Disetiap pertemuan yang
berlalu tentu ada rindu yang membekas, sulit memang tapi itulah hidup. Tiap
langkah kaki yang kita jalani hanya akan memberikan kenangan. Bagusnya, kita
diberikan pilihan akankah menjadikan ia sebagai kenangan manis ataupun kenangan
pahit. Mungkin saat ini kita masih dibayang-bayangi oleh begitu gemerlapnya
kebiasaan sebelumnya hingga masih sulit untuk beradaptasi dengan lingkungan
yang baru, belum mampu untuk menyibukkan diri. Mungkin masih sulit bagi
sebagian dari kita untuk berhijrah dari aktivitas rutinitas yang sebelumnya
tidak ada manfaatnya sama sekali ke aktivitas yang dapat memberikan
kebermanfaatan bagi diri, masyarakat, dan agama. Pertanyaan yang kemudian
timbul ialah: “bagaimana cara kita melakukan aktivitas yang bermanfaat?

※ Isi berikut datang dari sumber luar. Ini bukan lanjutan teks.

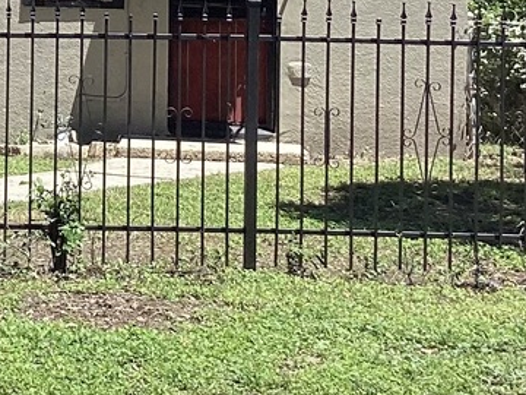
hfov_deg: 15.2
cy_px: -44
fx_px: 1884
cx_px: -159
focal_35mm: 124
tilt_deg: +1.8
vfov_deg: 11.8
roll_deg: -0.6
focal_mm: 3.3
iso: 25
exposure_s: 1/627
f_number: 2.4
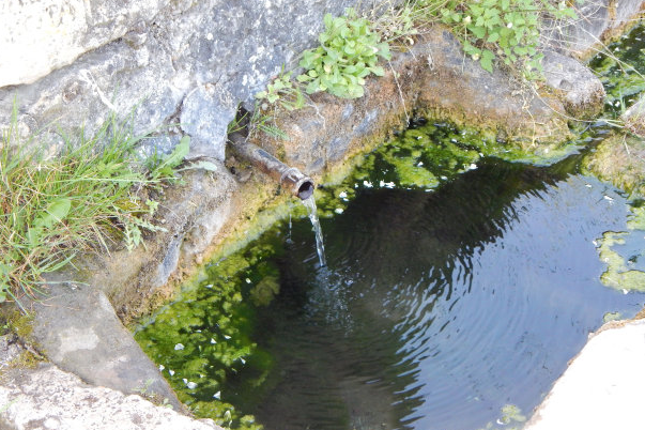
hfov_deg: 35.1
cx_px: 321
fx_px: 1021
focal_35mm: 57
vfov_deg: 23.8
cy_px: 212
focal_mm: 9.7
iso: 400
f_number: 3.8
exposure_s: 1/125
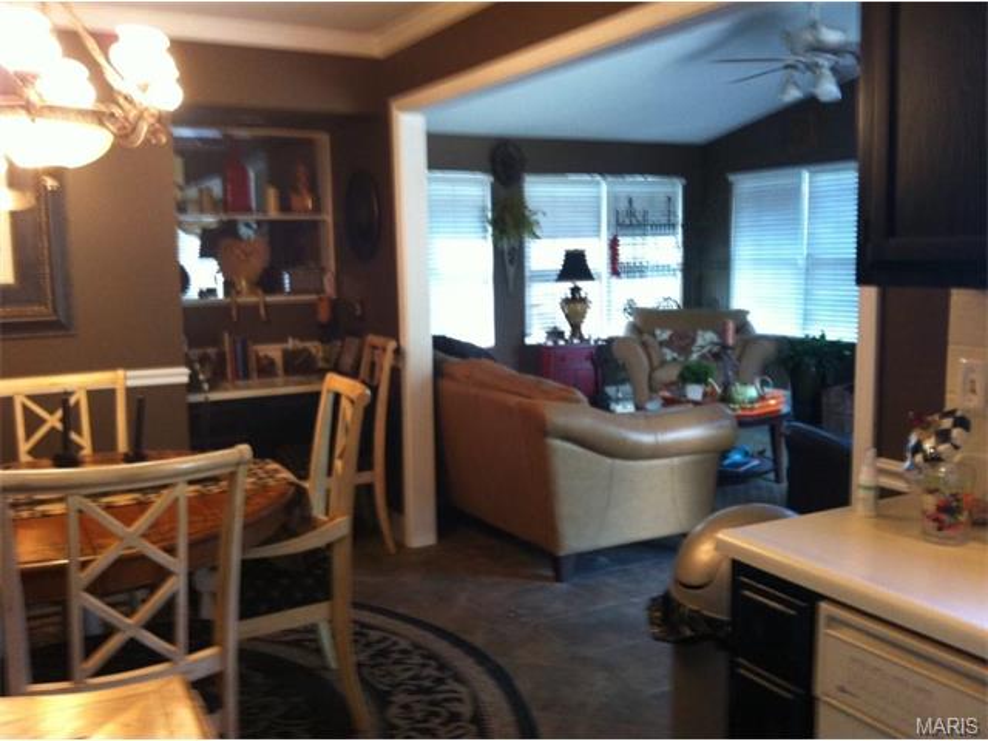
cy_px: 370
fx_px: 999
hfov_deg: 52.6
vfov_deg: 40.7
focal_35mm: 35
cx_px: 494
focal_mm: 3.85
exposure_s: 1/15
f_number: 2.8
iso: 160
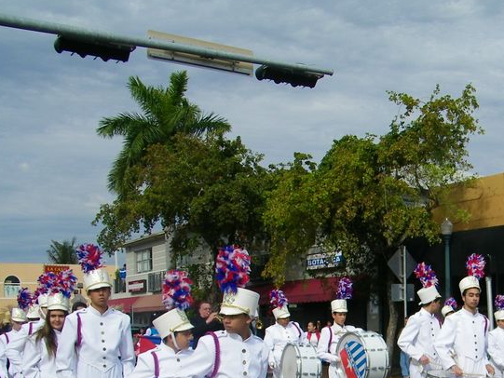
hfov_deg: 34.8
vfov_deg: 27.0
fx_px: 772
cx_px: 420
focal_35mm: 53
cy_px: 299
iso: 80
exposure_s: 1/400
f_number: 7
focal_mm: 5
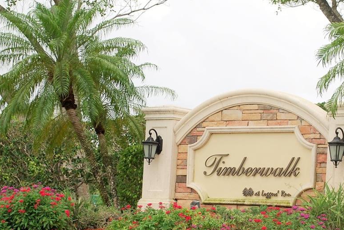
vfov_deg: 10.0
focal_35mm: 137
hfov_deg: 15.0
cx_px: 203
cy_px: 167
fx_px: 1310
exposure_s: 1/160
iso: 100
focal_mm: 44
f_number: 5.3
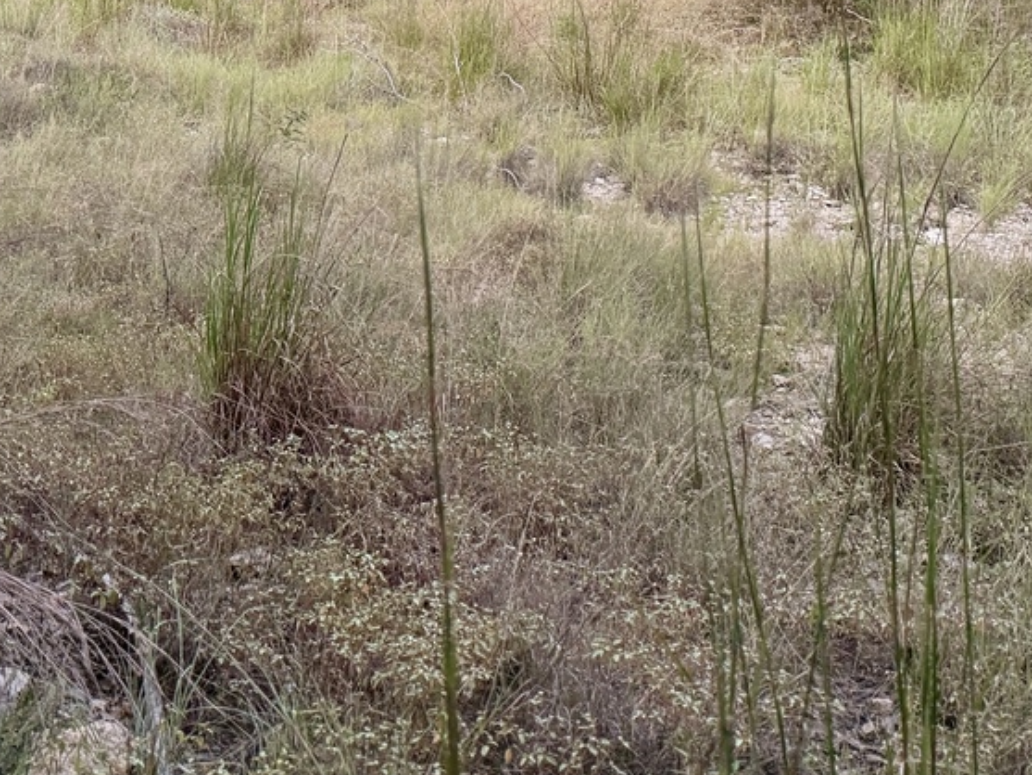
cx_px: 417
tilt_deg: +2.8
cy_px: -93
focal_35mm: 62
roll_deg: -5.2
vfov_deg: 22.3
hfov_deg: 31.1
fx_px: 1849
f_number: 1.78
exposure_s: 1/60
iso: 250
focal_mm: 6.76
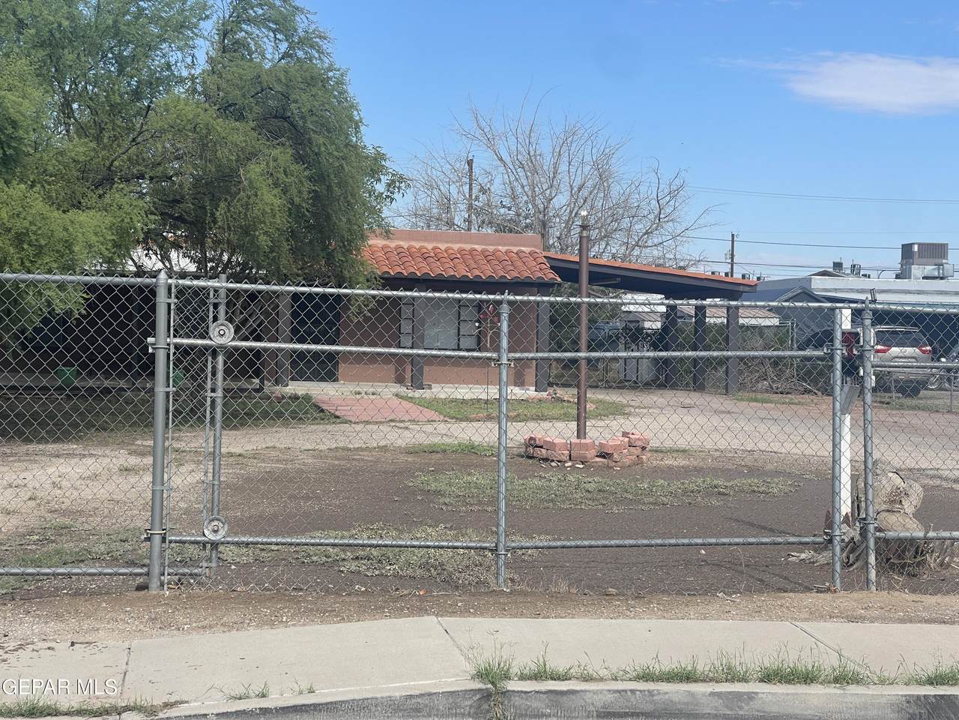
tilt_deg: -1.0
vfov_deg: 22.9
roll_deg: -1.9
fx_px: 1773
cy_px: 360
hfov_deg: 30.3
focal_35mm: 64
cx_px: 480
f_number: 2.2
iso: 20
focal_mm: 7.5
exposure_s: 1/1277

Bagaimana cara menyibukkan diri?”
Sebelum menjawab
pertanyaannya, satu hal yang perlu untuk kita ketahui bahwa perbuatan yang kita
lakukan dinilai benar bukan dari segi kuantitas (jumlahnya), akan tetapi
dilandasi oleh apa yang kita percayai saat ini, Al-Qur’an dan As-Sunnah. Jika
peribahasa latin mengatakan Vox populi
vox dei (suara rakyat adalah suara Tuhan), maka Al-Qur’an mengingatkan
kita, Jika kamu mengikuti ‘kebanyakan’ orang yang di muka bumi ini, niscaya mereka akan
menyesatkanmu dari jalan Allah. Mereka tidak lain hanyalah mengikuti
persangkaan belaka, dan mereka tidak lain hanyalah berdusta (terhadap Allah). (Q.S.
Al-An’am:116).1
Hijrah, jika kita artikan
menurut bahasa ialah meninggalkan. Sedangkan menurut syariat ialah berpindah
dari negeri syirik ke negeri Islam, atau dari negeri kemaksiatan ke negeri
istiqamah. Kita mesti sadar bahwa masa lalu yang kelam hanya tinggal kenangan
yang jika kita ratapi secara mendalam hanya akan menghambat diri ini untuk
berkembang lebih jauh. Apa yang seharusnya kita lakukan saat ini ialah berhijrah,
bagaimana perbuatan kita tidak terulang lagi seperti dulu, dan dampak
positifnya terasa. Nilai yang perlu untuk ditanamkan bagi diri ini agar menjadi
manusia dengan aktivitas yang bermanfaat dapat diperoleh dengan menghadirkan
kondisi dimana tujuan utama kita bukanlah di dunia, tetapi di akhirat kelak,
sehingga segala aktivitas yang kita lakukan semata-mata hanya atas apa yang
diridhoi oleh Allah Subhanahu wa Ta’ala.
Bukankah indah jika di
usia kita yang cukup muda ini diisi dengan hal-hal yang positif? Masanya telah
berlalu, semua temanmu pergi jauh meninggalkanmu, tapi ia pergi bukan berarti
melupakan. Namun pergi untuk menebarkan manfaat yang lebih ke penjuru dunia
ini. Dulu mungkin kamu terlalu banyak menyusahkannya, tapi suatu saat bisa jadi
kamu yang malah memberikan manfaat kepadanya. Dulu mungkin kamu memandang ia terlalu
tinggi hingga sulit untuk bisa menyamai, tapi bisa jadi beberapa tahun kedepan
kamu lulus dari perguruan tinggi sebagai lulusan cum laude. Mereka di masa lalu
belum tentu mereka di masa depannya, sebab tiap orang punya keinginan untuk
mengubah masa lalunya. Fokus kita saat ini ialah menumbuhkan sikap optimis,
bahwa kita bisa berubah. Tiap manusia punya kesempatan untuk melakukan hal-hal
yang bermanfaat, tergantung bagaimana cara diri ini menyikapi kehidupan,
mengontrol diri untuk bisa melawan hawa nafsu menuju pribadi penebar manfaat
bagi bangsa dan agamanya. Selamat berjuang saudaraku.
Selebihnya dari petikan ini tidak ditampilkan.